## DIRECTIVE
Answer these questions from the MySQL full-text search excerpt below:
1. Which table types can full-text indexes be used with?
2. Which languages does the built-in ngram parser support?
3. For large data sets, when is it faster to create a FULLTEXT index?

12.9 Full-Text Search Functions

MATCH (col1,col2,...) AGAINST (expr [search_modifier])


MySQL has support for full-text indexing and searching:

  • A full-text index in MySQL is an index of type FULLTEXT.

  • Full-text indexes can be used only with InnoDB or MyISAM tables, and can be created only for CHAR, VARCHAR, or TEXT columns.

  • MySQL provides a built-in full-text ngram parser that supports Chinese, Japanese, and Korean (CJK), and an installable MeCab full-text parser plugin for Japanese. Parsing differences are outlined in Section 12.9.8, “ngram Full-Text Parser”, and Section 12.9.9, “MeCab Full-Text Parser Plugin”.

  • A FULLTEXT index definition can be given in the CREATE TABLE statement when a table is created, or added later using ALTER TABLE or CREATE INDEX.

  • For large data sets, it is much faster to load your data into a table that has no FULLTEXT index and then create the index after that, than to load data into a table that has an existing FULLTEXT index.

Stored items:
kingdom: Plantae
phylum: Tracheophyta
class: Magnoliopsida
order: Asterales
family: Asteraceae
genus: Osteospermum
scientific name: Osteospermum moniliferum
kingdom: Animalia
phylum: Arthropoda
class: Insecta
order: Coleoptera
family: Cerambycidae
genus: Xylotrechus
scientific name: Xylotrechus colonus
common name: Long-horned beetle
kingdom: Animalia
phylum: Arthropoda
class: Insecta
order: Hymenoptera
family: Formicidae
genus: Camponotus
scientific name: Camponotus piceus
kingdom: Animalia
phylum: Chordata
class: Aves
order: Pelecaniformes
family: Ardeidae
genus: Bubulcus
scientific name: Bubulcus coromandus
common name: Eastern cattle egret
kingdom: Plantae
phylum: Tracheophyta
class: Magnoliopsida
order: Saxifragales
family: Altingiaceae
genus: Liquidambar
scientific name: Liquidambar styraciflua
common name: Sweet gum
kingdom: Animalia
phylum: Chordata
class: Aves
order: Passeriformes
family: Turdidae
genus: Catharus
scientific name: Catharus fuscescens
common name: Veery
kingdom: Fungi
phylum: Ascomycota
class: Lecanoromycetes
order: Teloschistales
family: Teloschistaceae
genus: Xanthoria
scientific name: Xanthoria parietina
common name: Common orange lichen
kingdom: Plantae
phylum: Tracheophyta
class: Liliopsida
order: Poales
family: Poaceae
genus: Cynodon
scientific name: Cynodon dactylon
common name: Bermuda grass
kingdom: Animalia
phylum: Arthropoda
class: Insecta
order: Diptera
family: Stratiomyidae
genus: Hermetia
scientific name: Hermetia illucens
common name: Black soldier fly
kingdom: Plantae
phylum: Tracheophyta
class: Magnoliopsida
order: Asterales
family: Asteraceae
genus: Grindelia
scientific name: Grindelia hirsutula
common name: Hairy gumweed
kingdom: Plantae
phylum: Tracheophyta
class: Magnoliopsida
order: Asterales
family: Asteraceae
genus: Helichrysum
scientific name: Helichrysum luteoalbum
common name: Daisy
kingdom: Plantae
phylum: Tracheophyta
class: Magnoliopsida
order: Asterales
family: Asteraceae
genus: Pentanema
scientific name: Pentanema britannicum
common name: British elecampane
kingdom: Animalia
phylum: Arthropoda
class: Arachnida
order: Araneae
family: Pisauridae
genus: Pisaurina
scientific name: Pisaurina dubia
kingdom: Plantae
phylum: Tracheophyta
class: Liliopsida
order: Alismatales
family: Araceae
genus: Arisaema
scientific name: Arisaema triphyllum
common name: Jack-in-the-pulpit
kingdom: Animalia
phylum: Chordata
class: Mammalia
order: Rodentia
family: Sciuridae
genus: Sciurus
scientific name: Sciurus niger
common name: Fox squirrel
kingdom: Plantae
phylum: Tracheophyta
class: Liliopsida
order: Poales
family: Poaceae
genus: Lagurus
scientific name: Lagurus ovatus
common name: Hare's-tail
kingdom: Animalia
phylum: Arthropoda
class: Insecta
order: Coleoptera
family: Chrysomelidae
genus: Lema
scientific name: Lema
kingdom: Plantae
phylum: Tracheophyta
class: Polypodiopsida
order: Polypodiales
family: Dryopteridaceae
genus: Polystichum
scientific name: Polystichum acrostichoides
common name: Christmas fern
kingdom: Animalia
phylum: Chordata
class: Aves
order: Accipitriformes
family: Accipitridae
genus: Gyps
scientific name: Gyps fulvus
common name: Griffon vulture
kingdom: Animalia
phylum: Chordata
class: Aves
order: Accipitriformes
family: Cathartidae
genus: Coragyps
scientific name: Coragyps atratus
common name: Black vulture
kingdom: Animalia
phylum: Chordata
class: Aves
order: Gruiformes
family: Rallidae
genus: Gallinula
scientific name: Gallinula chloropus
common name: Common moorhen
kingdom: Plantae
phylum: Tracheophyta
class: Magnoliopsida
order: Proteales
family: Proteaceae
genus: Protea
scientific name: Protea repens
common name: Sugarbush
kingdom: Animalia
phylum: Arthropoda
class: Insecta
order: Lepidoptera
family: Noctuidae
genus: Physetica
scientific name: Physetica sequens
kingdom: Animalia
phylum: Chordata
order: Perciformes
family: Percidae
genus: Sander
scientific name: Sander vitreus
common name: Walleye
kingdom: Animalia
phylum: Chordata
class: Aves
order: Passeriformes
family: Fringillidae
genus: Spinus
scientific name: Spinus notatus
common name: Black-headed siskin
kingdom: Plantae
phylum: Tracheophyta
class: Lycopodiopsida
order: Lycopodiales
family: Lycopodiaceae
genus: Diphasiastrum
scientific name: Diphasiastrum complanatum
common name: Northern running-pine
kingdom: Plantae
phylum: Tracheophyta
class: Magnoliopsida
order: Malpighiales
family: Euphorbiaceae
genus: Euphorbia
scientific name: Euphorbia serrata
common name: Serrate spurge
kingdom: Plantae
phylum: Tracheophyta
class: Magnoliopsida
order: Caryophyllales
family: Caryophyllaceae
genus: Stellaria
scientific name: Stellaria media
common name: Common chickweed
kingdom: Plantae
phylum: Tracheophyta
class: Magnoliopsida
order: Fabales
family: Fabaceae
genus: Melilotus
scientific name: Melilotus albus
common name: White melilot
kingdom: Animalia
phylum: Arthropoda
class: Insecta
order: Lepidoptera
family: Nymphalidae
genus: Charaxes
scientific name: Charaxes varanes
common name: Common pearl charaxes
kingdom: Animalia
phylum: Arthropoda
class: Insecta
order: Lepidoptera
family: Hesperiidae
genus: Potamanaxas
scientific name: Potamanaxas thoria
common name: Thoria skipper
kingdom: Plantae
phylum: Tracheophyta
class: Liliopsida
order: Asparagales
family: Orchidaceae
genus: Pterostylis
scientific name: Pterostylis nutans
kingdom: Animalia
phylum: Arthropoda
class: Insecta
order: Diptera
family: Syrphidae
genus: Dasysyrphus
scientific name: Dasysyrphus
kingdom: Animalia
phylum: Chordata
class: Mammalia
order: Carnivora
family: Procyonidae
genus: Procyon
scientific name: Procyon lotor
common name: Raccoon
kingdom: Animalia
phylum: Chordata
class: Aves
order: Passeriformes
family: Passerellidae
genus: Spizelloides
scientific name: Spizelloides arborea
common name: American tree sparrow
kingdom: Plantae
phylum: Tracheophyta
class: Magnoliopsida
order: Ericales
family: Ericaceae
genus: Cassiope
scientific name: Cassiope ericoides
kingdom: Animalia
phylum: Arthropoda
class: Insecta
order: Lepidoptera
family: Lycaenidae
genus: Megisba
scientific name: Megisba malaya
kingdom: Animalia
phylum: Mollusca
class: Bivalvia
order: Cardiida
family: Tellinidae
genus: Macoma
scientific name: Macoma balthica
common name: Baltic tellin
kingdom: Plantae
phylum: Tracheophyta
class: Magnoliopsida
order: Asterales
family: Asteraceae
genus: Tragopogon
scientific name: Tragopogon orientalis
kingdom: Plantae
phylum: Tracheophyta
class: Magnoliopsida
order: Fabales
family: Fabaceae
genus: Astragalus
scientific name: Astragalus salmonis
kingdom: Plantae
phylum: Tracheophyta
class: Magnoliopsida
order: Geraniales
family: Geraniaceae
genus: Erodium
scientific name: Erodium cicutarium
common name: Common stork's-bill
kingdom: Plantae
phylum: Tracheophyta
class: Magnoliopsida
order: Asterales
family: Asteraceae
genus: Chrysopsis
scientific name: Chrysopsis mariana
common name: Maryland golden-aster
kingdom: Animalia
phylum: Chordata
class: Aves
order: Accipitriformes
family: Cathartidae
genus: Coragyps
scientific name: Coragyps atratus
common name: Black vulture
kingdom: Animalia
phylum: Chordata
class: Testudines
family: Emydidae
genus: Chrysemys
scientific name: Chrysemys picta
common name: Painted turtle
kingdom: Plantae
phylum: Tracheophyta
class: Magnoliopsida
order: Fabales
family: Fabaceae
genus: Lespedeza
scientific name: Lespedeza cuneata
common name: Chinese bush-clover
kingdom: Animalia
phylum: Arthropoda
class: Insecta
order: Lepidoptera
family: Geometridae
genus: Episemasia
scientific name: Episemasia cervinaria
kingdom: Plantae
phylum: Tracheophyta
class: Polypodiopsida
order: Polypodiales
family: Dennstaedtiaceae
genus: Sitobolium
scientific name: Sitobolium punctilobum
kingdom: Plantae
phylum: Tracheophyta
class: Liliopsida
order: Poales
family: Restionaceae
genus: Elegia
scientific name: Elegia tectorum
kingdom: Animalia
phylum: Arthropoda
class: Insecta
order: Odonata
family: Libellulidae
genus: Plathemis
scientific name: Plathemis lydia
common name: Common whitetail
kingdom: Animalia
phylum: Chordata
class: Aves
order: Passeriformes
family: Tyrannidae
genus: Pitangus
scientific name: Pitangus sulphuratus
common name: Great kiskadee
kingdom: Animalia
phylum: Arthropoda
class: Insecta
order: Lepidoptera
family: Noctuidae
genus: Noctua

## TASK SOLUTION
1. InnoDB or MyISAM tables.
2. Chinese, Japanese, and Korean (CJK).
3. After loading the data into a table that has no FULLTEXT index, rather than loading data into a table that already has one.